When Development Falters…
Baba Eugene is a pioneer – from his own initiative. Together with his wife and his six year old son have moved to Mtua Longa in the Lindi Region, having completed a one year course in conservational agriculture and entrepreneurship. They have come to start their own small agribusiness and to teach conservational farming methods to the small holders in the village.
Mama Eugine has opened a small store by the market place. There she sells fabric and second hand clothes. She is also tailoring but business is running well because the people in the village can only afford the most necessary things, especially in the month of January when school begins and the parents have to buy school uniforms and writing materials. For many families this is hard to shoulder. It is a vicious circle.
Baba Eugene has leased two fields. For going to one he has to walk for one hour. It is faster to go there by motor bike, but he cannot afford one. We reach the other field in a five minute walk. It is not large, about 60 by 30 meters.
He has shaped the soil in long wave like rows because the field is on a slope and the rain would else wash away topsoil and the sprouting plants. But now the rainwater can collect in the grooves and even after the rain keep the soil moist.
Among others crops he has planted sweet potatoes and eggplants, and it looks promising, because the soil is much better than where we come from, Mchinga.
The financial support by the training institution was comparatively small. Around 850 EUR. From this he had to pay the move, basic things for household and farm, rent for the Room, the lease for the fields and the rent for the little store, and living expenses. But it is not sufficient. And there are still two months to the first harvest. Their home church helps them best as they can, but they cannot supply sufficiently.
We are invited for lunch and are served rice with a vegetable mix including sweet potatoes. It is delicious!

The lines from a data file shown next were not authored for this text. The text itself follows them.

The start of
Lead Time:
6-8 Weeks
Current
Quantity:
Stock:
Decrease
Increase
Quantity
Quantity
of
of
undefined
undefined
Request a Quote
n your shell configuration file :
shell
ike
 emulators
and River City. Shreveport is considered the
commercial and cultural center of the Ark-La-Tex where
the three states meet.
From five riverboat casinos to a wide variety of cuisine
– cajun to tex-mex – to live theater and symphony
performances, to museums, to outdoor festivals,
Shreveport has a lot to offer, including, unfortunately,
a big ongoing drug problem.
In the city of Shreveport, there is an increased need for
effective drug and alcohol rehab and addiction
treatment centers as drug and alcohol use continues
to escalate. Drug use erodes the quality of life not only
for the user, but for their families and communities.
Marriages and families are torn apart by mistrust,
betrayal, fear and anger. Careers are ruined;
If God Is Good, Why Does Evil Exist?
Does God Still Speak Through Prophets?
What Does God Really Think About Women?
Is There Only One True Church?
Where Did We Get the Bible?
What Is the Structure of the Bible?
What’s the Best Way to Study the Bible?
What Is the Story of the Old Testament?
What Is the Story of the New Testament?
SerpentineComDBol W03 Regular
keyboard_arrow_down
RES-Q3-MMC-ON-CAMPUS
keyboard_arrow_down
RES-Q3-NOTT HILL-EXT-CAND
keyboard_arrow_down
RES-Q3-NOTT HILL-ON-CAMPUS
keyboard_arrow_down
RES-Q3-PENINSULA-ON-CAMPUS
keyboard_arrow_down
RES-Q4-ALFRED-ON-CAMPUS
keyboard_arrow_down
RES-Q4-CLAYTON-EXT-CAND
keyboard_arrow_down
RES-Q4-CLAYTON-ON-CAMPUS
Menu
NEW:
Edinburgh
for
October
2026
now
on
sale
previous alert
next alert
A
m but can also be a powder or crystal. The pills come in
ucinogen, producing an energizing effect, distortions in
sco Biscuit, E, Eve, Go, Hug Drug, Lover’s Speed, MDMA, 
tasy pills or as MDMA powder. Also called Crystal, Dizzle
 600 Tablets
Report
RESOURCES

We talk about the village, the neighbours, Eugenes school. We hear that the only fruits cultivated in the village are mango and a few Bananas. Other fruits have to be bought and they are expensive. Baba Eugene asks us if we could help him. He was told that if he needed money he should ask his home church or us. And he begins to number the things that he needs: manure for the fields, seeds, and so on. But I have to explain him that we neither have the mission nor the budget to be of assistence to that extend. We have come here to train people in public relations and to write about the progress of the agricultural projects.
His disappointment is clearly visible.
Most people here do not see that giving money does not help in the long run. The Western nations have made this mistake over dekades and people here have gotten used to it.
Sure, help must be extended. But we need a wholistic approach. Training people in sustainable conservation agriculture, which yields better crops is one thing. Also, markets have to be developed, where there is a need for products, products have to be adapted to the demand, and new secondary products have to be developed. Thirdly, infrastructure and transport have to be improved. In the beginning this needs investments, but by the end of the day this is selfsustaining and enables people to supply their own living. Help is needed!
It does not sound substantial, if you tell the people here, “Trust in the Lord God, he will help you.”
Sad on one hand, annoyed about the situation on the other, we travel back to Lindi.
We hope that this young family has enough perseverence to make it through the obstacles and challenges, that their church will find a way to support them, and that the endeavour in the end is successfull.